Книга: Призраки и чудеса в старинных японских сказаниях. Кайданы
Назад: Хорай
Дальше: Комары

Этюды о насекомых

Бабочки

I

Хотелось бы мне приманить ту же удачу, что сопутствовала одному китайскому мудрецу, упомянутому в японских источниках под именем Росан! Ибо сего мудреца возлюбили две бессмертные девы, призрачные сестры, и, каждые десять дней наведываясь в гости, рассказывали ему истории о бабочках. Есть восхитительные китайские легенды о бабочках – истинные кайданы. Как же я мечтаю ознакомиться с ними во всех подробностях!.. Но мне ни за что не выучиться читать по-китайски, а японский язык тут не может служить подспорьем – в той малой толике японской поэзии, что мне удалось с невероятным трудом перевести, бездна аллюзий на китайские сказания о бабочках, и невозможность их разгадать приносит мне танталовы муки… Увы, едва ли сыщется бессмертная дева, коей взбредет в голову обратить внимание на такого скептика, как ваш покорный слуга.







А мне между тем любопытно узнать, к примеру, доподлинную историю одной китаянки. Бабочки принимали ее за цветок и порхали вокруг бесчисленными стайками, ибо девушка источала волшебное благоухание и была сказочно прекрасна. Еще мне хотелось бы выяснить подробности о бабочках императора Гэнсо, или Мин Хуана, которые выбирали для него возлюбленных. Он устраивал пиры в роскошном дворцовом саду и приглашал на них прекраснейших женщин. Слуги выпускали из клеток бабочек, и те устремлялись к самой обворожительной – ей император Гэнсо и дарил свою благосклонность. Но однажды, увидев в саду среди других прелестниц Ёкихи (в Китае ее называют Ян Гуйфэй), он не позволил бабочкам сделать выбор. И напрасно – эта красавица в дальнейшем принесла ему немалые беды.

Кроме того, я мечтаю выяснить подробности об опыте китайского мудреца, который прославился в Японии под именем Сёсю. Ему приснилось, что он – бабочка, и все его чувства были чувствами бабочки в том сне, ибо душа мыслителя отправилась в странствие, обретя облик этого насекомого. А когда Сёсю пробудился, все, что он испытал, перевоплотившись в бабочку, все ощущения из того сна были столь животрепещущи и ярки в памяти, что он уже не мог мыслить и действовать как человек.
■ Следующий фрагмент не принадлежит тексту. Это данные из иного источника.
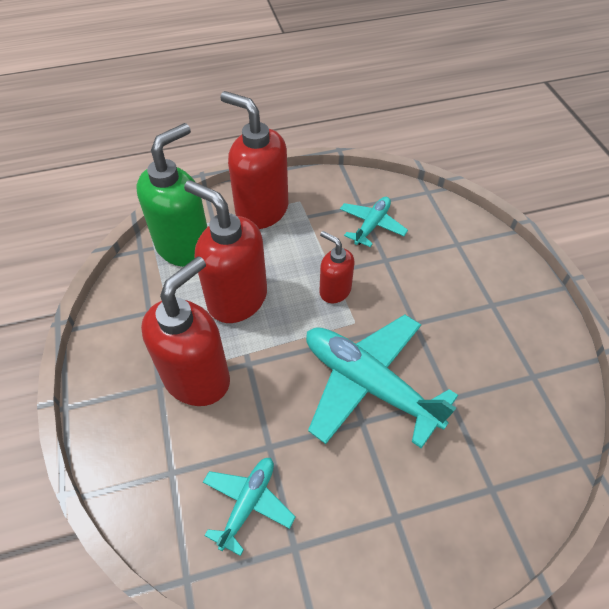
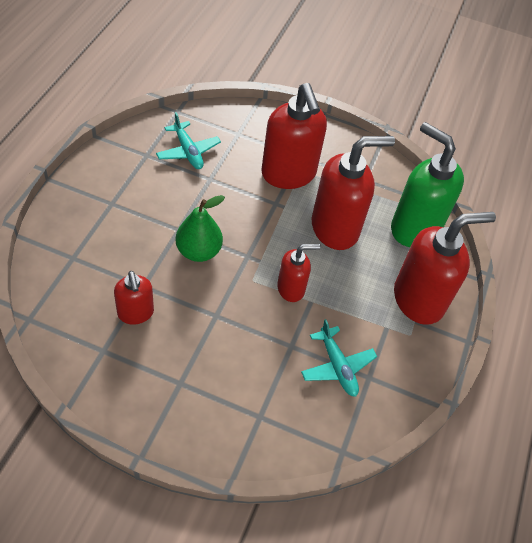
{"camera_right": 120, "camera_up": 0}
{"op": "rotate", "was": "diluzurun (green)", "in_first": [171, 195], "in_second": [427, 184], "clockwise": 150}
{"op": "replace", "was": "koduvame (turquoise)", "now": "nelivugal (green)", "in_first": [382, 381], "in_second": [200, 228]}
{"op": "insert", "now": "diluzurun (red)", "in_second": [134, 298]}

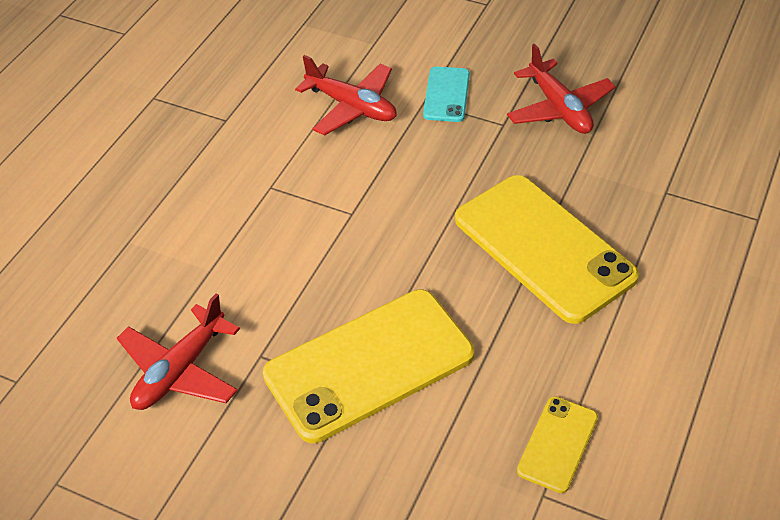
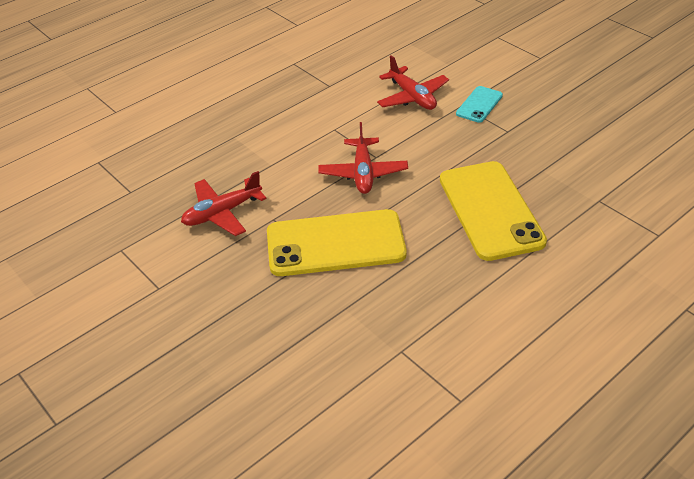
{"camera_right": 25, "camera_up": -5}
{"op": "move", "was": "koduvame (red)", "in_first": [561, 89], "in_second": [363, 158]}
{"op": "delete", "was": "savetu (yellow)", "in_first": [557, 444]}

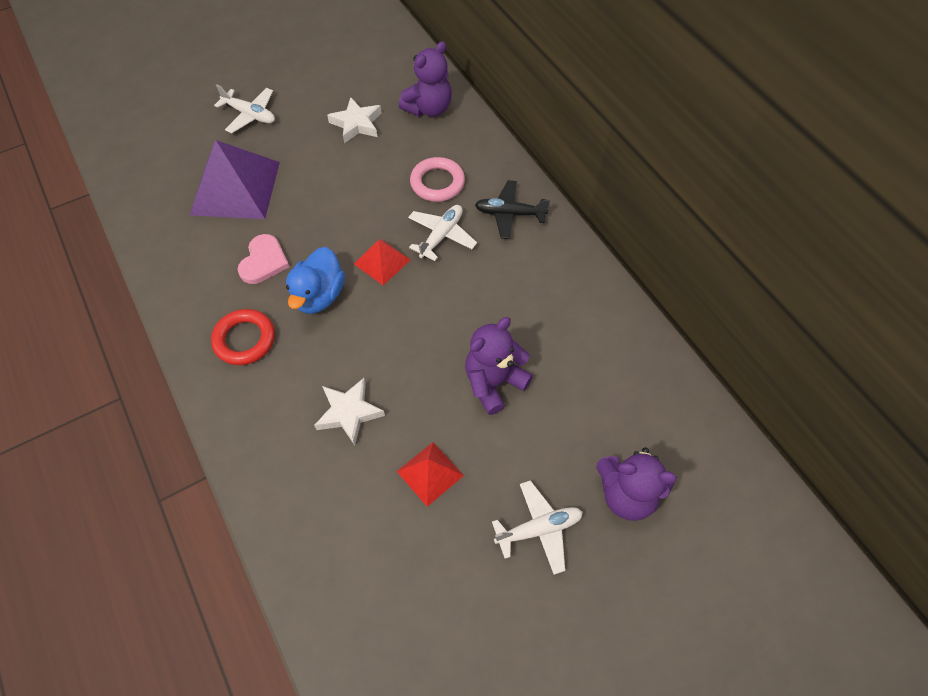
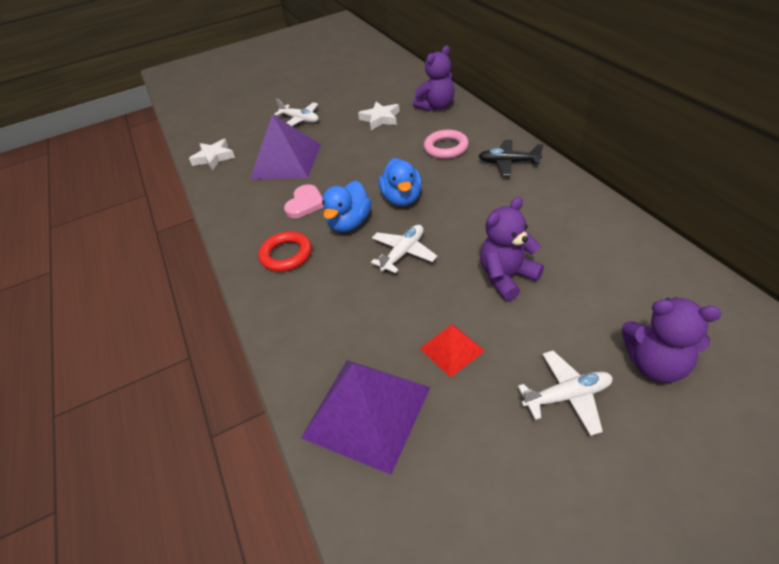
{"camera_right": 10, "camera_up": -15}
{"op": "move", "was": "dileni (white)", "in_first": [349, 411], "in_second": [212, 154]}
{"op": "replace", "was": "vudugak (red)", "now": "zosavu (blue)", "in_first": [382, 262], "in_second": [400, 182]}
{"op": "move", "was": "koduvame (white)", "in_first": [442, 233], "in_second": [404, 249]}
{"op": "insert", "now": "vudugak (purple)", "in_second": [366, 417]}

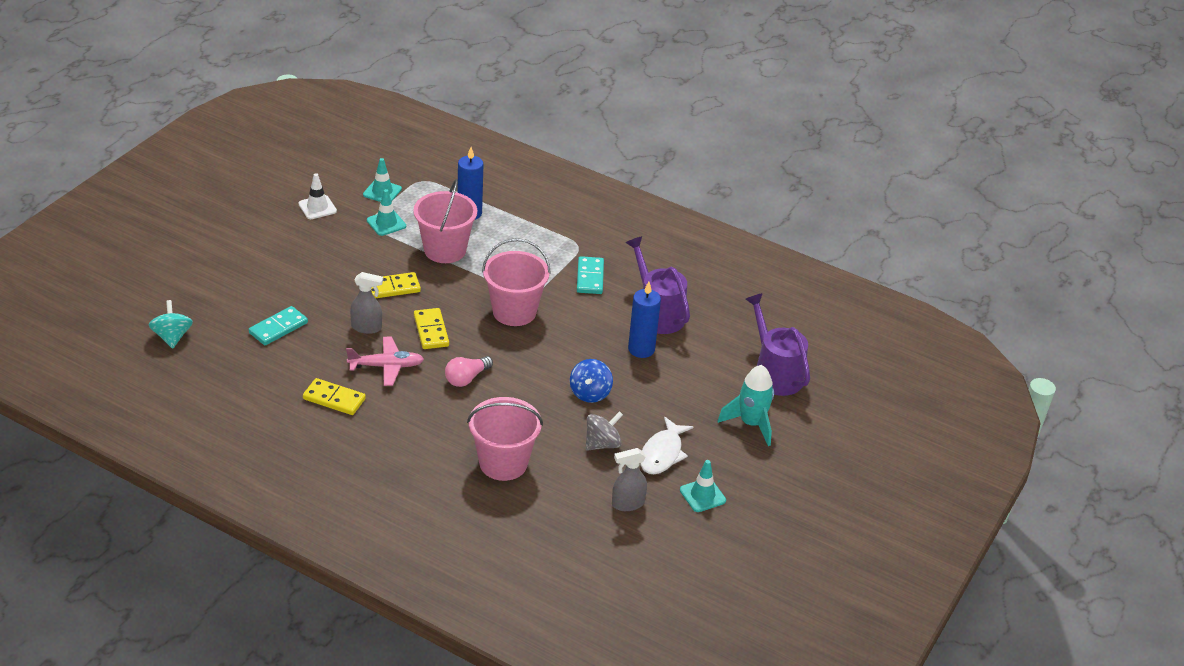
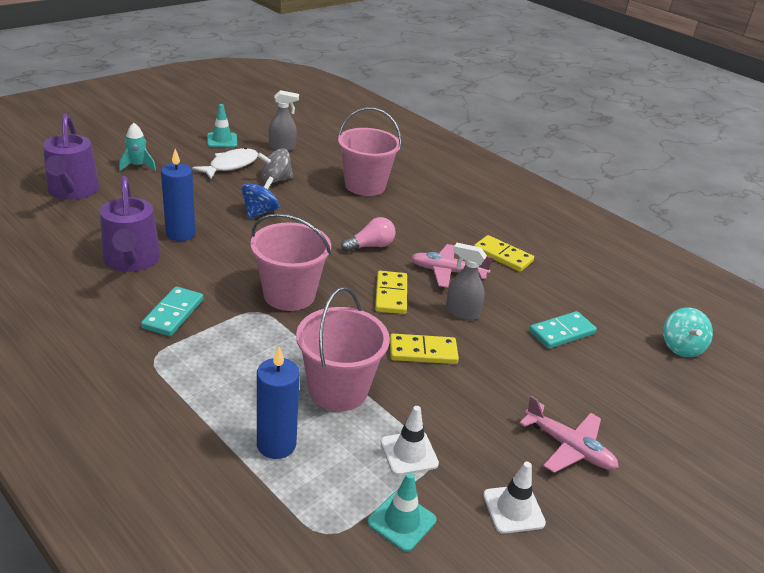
{"camera_right": -165, "camera_up": -5}
{"op": "recolor", "was": "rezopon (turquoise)", "now": "rezopon (white)", "in_first": [386, 212], "in_second": [410, 440]}
{"op": "resize", "was": "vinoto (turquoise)", "in_first": [746, 405], "in_second": [137, 147], "ratio": 0.66}
{"op": "insert", "now": "koduvame (pink)", "in_second": [569, 434]}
И наконец, мне хотелось бы ознакомиться с одним китайским официальным документом, в коем разные виды бабочек признаются духами императора и его приближенных…





Большинство японских текстов о бабочках, за исключением поэтических, судя по всему, являют собой переводы китайских источников, и, возможно, даже эстетическая склонность к этим насекомым, присущая японцам с древних времен и нашедшая выражение в японском изобразительном искусстве, песнях и обычаях, тоже сформировалась под влиянием китайцев.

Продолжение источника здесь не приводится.